> **Try it**: Pictures stay out, but every line of the data is copied exactly.

> **Dataset excerpt**:
------------------------------------------------------------

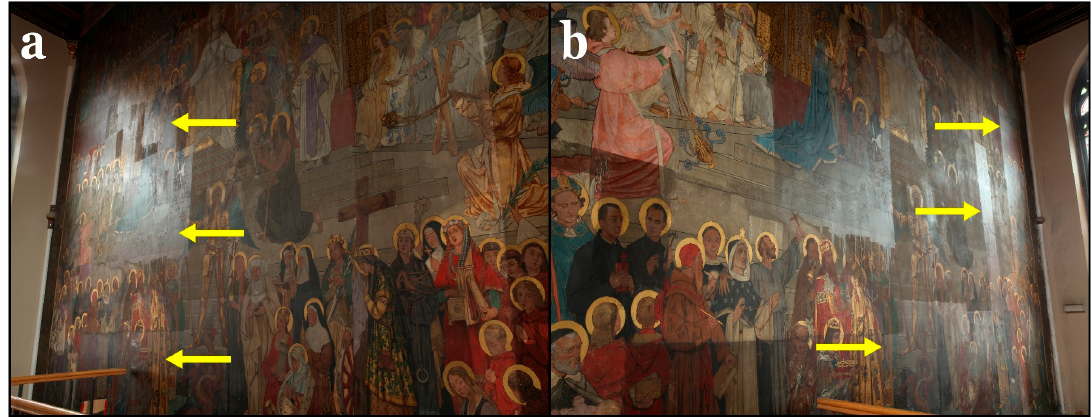
Figure 4. Photographs showing the glossy varnish that was not applied to the entire wall painting, as indicated by the yellow arrows. ( a ) Left side and ( b ) right side of the wall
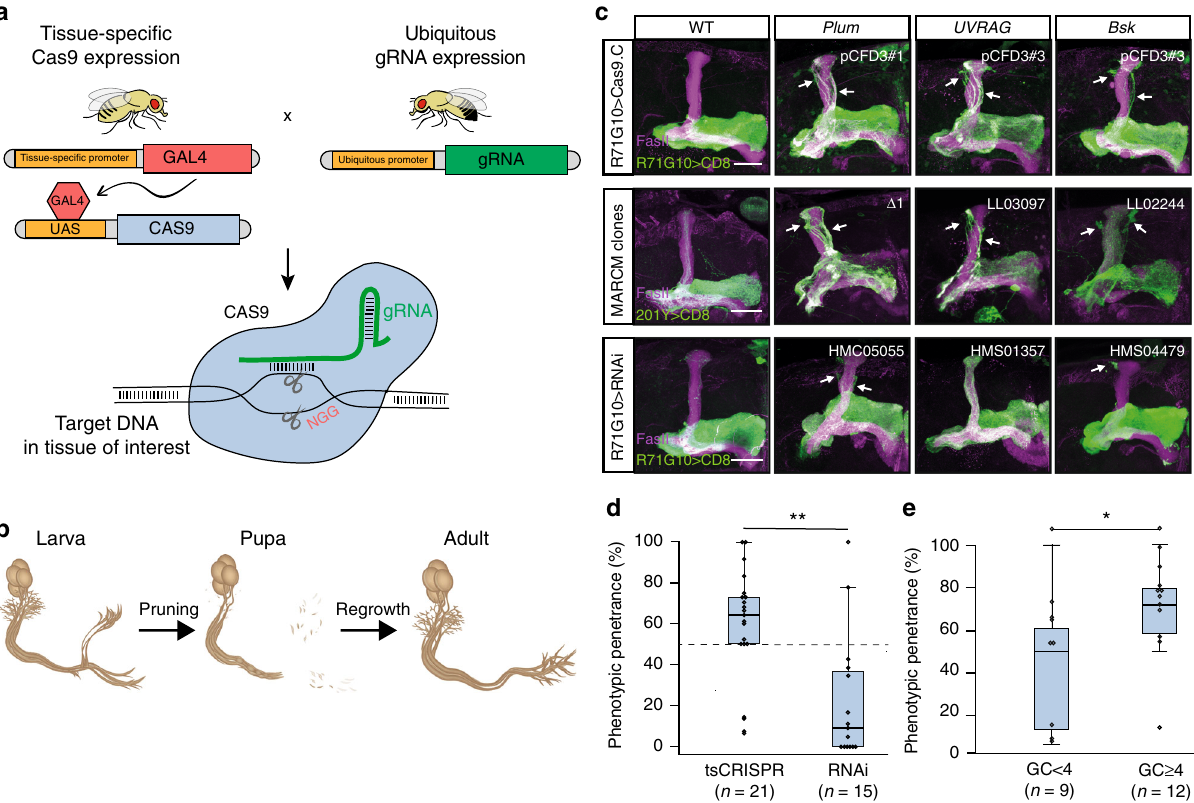
Fig. 1 tsCRISPR is ef fi cient in the fl y central nervous system. a Schematic representation of tsCRISPR using the GAL4/UAS system. b Scheme of MB γ neuronal remodeling throughout metamorphosis. (Adapted from ref. 24 ). c Confocal Z-projections of adult MBs expressing the indicated gRNAs as well as UAS-Cas9.C and membrane bound CD8::GFP (CD8) driven by R71G10-GAL4 (upper row); or MB neuroblast MARCM clones of the indicated alleles labeled by CD8 driven by 201Y-GAL4 (middle row); or MBs expressing the indicated TRiP RNAi ’ s and CD8 driven by R71G10-GAL4 (lower row). While R71G10-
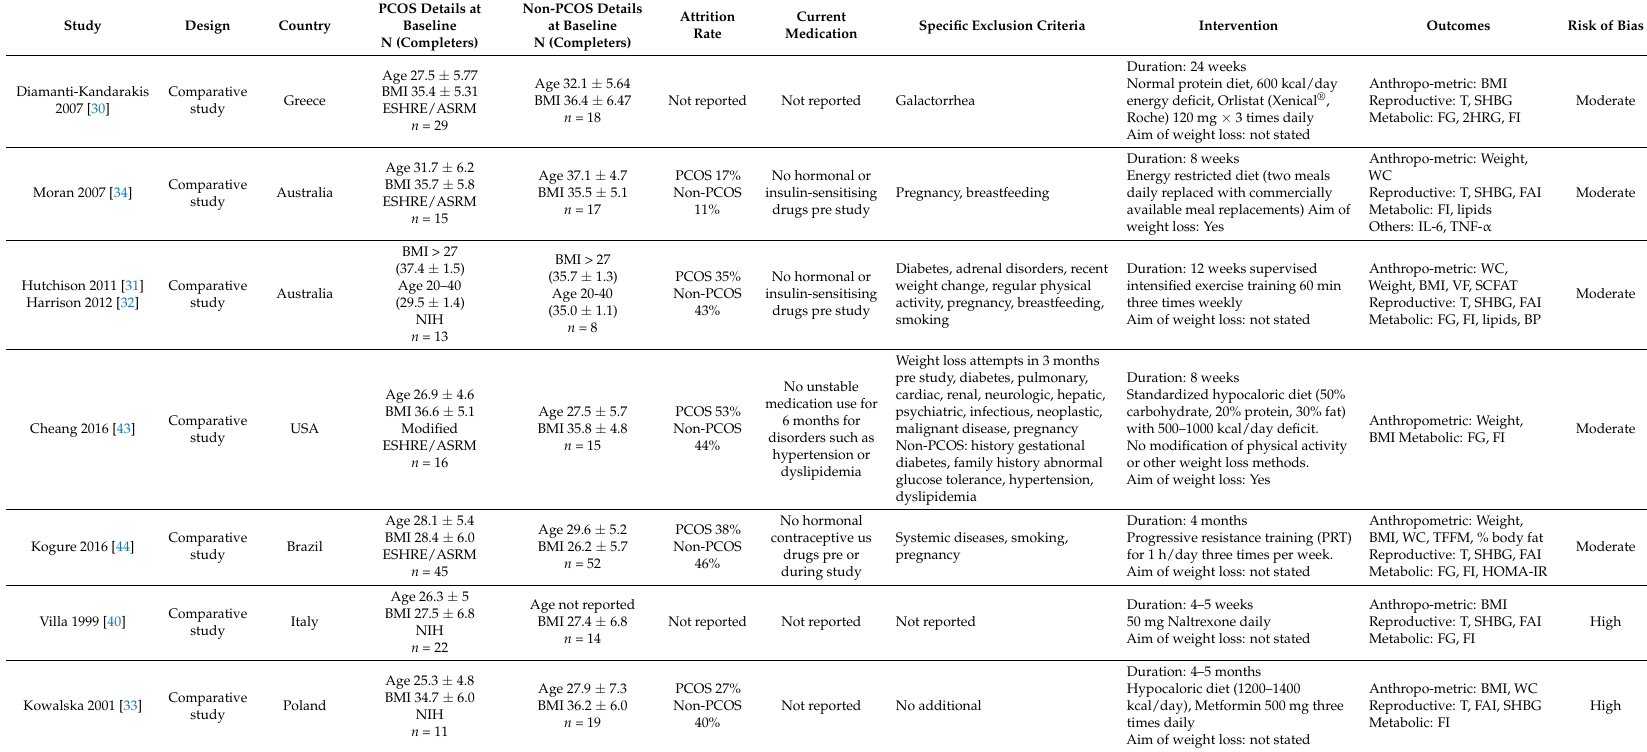
Table 1. Characteristics of included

------------------------------------------------------------

> **Output of the task**:
Figure 4. Photographs showing the glossy varnish that was not applied to the entire wall painting, as indicated by the yellow arrows. ( a ) Left side and ( b ) right side of the wall
Fig. 1 tsCRISPR is ef fi cient in the fl y central nervous system. a Schematic representation of tsCRISPR using the GAL4/UAS system. b Scheme of MB γ neuronal remodeling throughout metamorphosis. (Adapted from ref. 24 ). c Confocal Z-projections of adult MBs expressing the indicated gRNAs as well as UAS-Cas9.C and membrane bound CD8::GFP (CD8) driven by R71G10-GAL4 (upper row); or MB neuroblast MARCM clones of the indicated alleles labeled by CD8 driven by 201Y-GAL4 (middle row); or MBs expressing the indicated TRiP RNAi ’ s and CD8 driven by R71G10-GAL4 (lower row). While R71G10-
Table 1. Characteristics of included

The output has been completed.